Saturday 17 December 2011

Ho Ho Hogarth

Today, on a cold December day I decided to visit Hogarth’s House, newly reopened after being restored from fire damage and to do a little bit of Christmas shopping. 

The house is a thin, modest affair, once in the corner of an orchard but now next to the A4. Among the traffic and the mess is a brewery, I’m sure Hogarth would have liked that. Whether he would have liked the huge roundabout named after him, that is less sure. The political cartoonist, Martin Rowson made his own comment on the roundabout, a print of which hangs in his house. 

Now, the house is not large and does not contain any paintings, if you want them I recommend the Tate Britain and Sir John Soame’s Museum (though would I recommend them anyway) but it does contain several sets of prints, ‘Harlot’s Progress’, ‘Rake’s Progress’, ‘The Stages of Cruelty’ and ‘Marriage a la Mode’. The prints are clear and well displayed and you can get as close to them as you’d like. Indeed, comparing the paintings of ‘Rake’s Progress’ and the prints, the prints are clearer, starker and more interesting. Also, many of the prints have interesting doggerel underneath them, Hogarth’s friend wrote them for ‘The Four Stages of Cruelty’ but I don’t know who wrote ‘A Rake’s Progress’. These prints are the highlight of the Hogarth House collection.

The house also owns a number of personal items, including the stool used by his dog and also an original brass print, an art case, some jewellery and a copy of his ‘Line of Beauty’ book. There is something special about this, Hogarth’s objects in his house. The house has been tidily restored and the whole house is coloured in pearl according to research on the paint used. 
(There is a fascinating article about eighteenth century paint choices here:
Hogarth’s House is a good place, a small bus ride from Hammersmith and no price to enter. Also, it is a very short walk from the also very interesting Chiswick House. This was a house built by Lord Burlington, designed by William Kent and later lived in by William Cavendish and his wife Georgina, Duchess of Devonshire. Although the house itself is not open until April Fool’s day, I got to wander the gardens. They are fascinating, full of grottos and vistas and follies and more statues of chubby emperors and urns then anyone but an eighteenth century lord could ever wish. 

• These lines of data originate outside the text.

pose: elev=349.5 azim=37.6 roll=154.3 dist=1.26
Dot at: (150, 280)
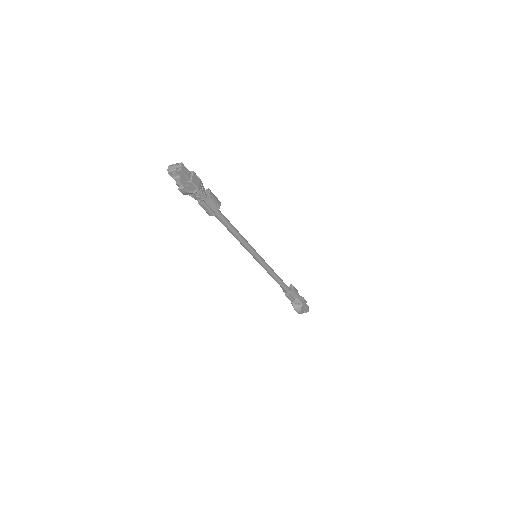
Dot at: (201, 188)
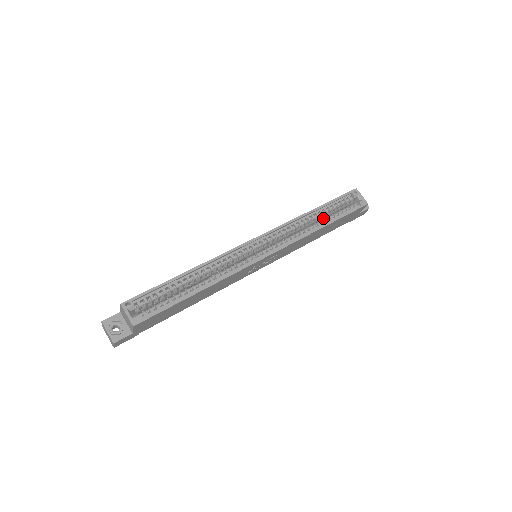
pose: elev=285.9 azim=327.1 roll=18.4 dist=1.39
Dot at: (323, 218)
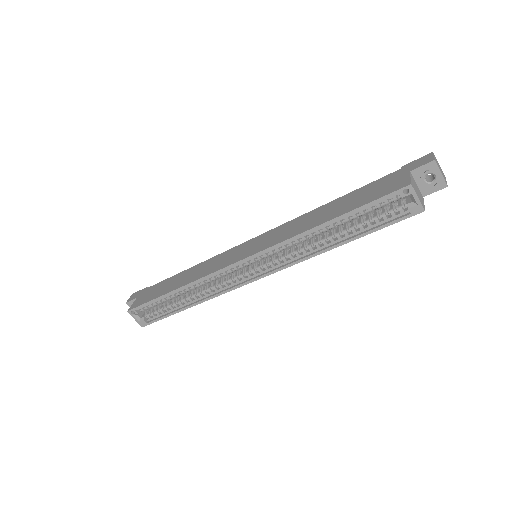
Dot at: occluded
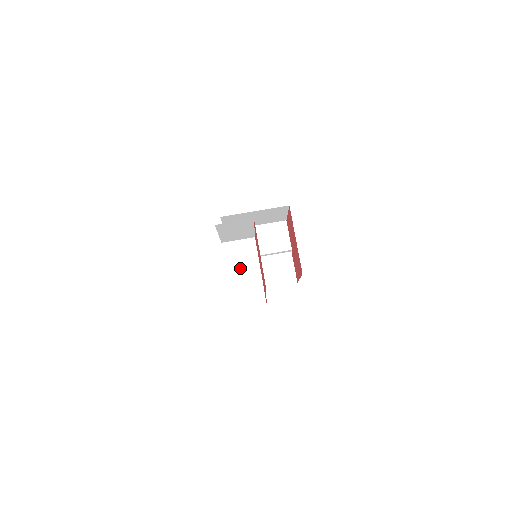
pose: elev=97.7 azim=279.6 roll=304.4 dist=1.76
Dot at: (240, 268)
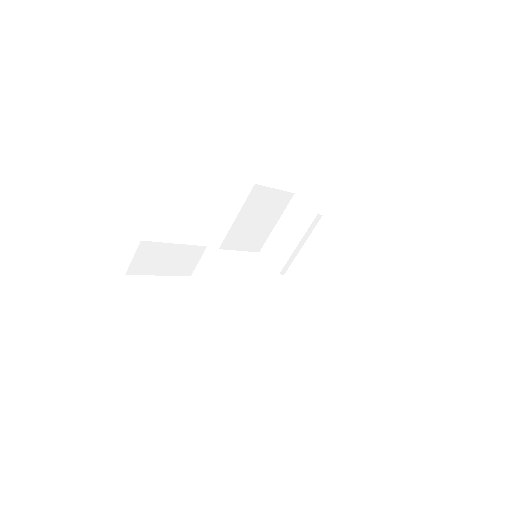
Dot at: (213, 285)
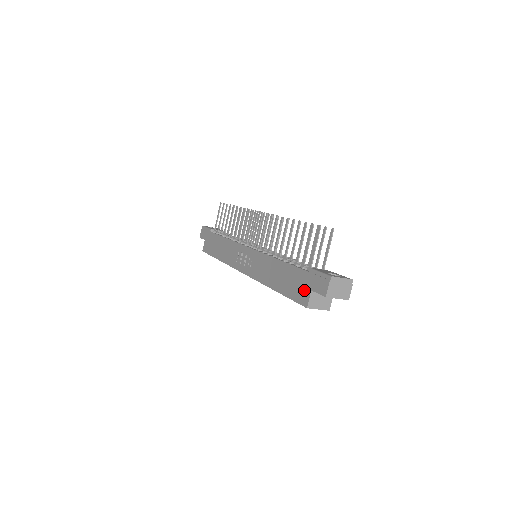
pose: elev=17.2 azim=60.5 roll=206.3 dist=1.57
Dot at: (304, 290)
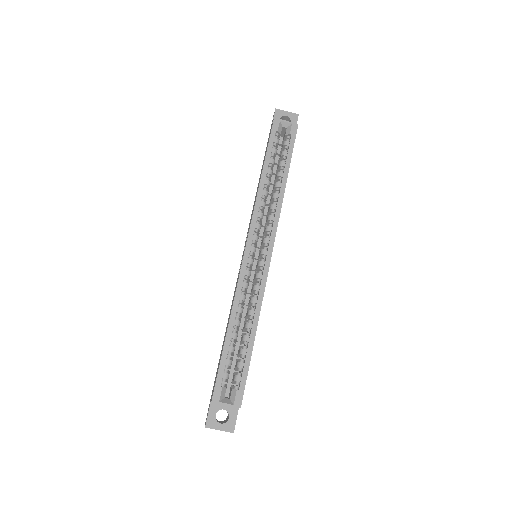
Dot at: occluded
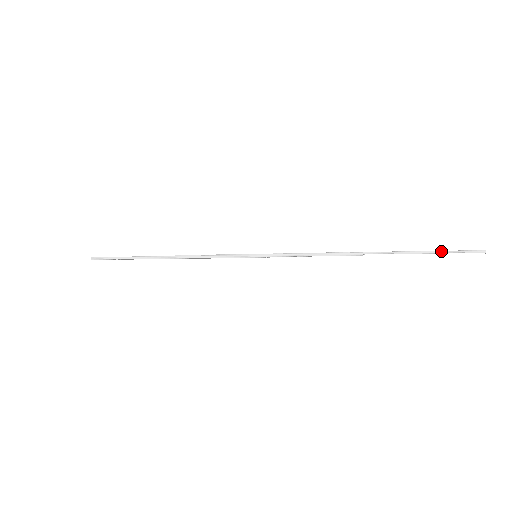
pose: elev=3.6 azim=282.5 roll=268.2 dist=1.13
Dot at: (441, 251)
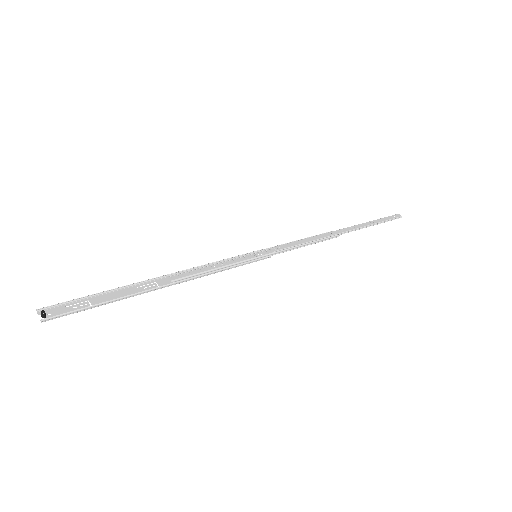
Dot at: (382, 222)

As I wandered the gardens, the shining winter sun cast long shadows through the trees and bounced seductively off the hundreds of urns. What with the hundreds of pretty women doting on bouncing dogs and the families with smug dad’s running after small beamingly screaming children and the place looked like a white middle class vision of heaven - and that’s no bad thing, visions of heaven never are.
The rest of the day continued to be blessed, I went Christmas shopping and found deal after deal, bought more and better presents then I hoped and didn’t hear a single crying child or het up mum. A man even gave me his seat on the bus. 
So I will have a merry Christmas and I hope you will too.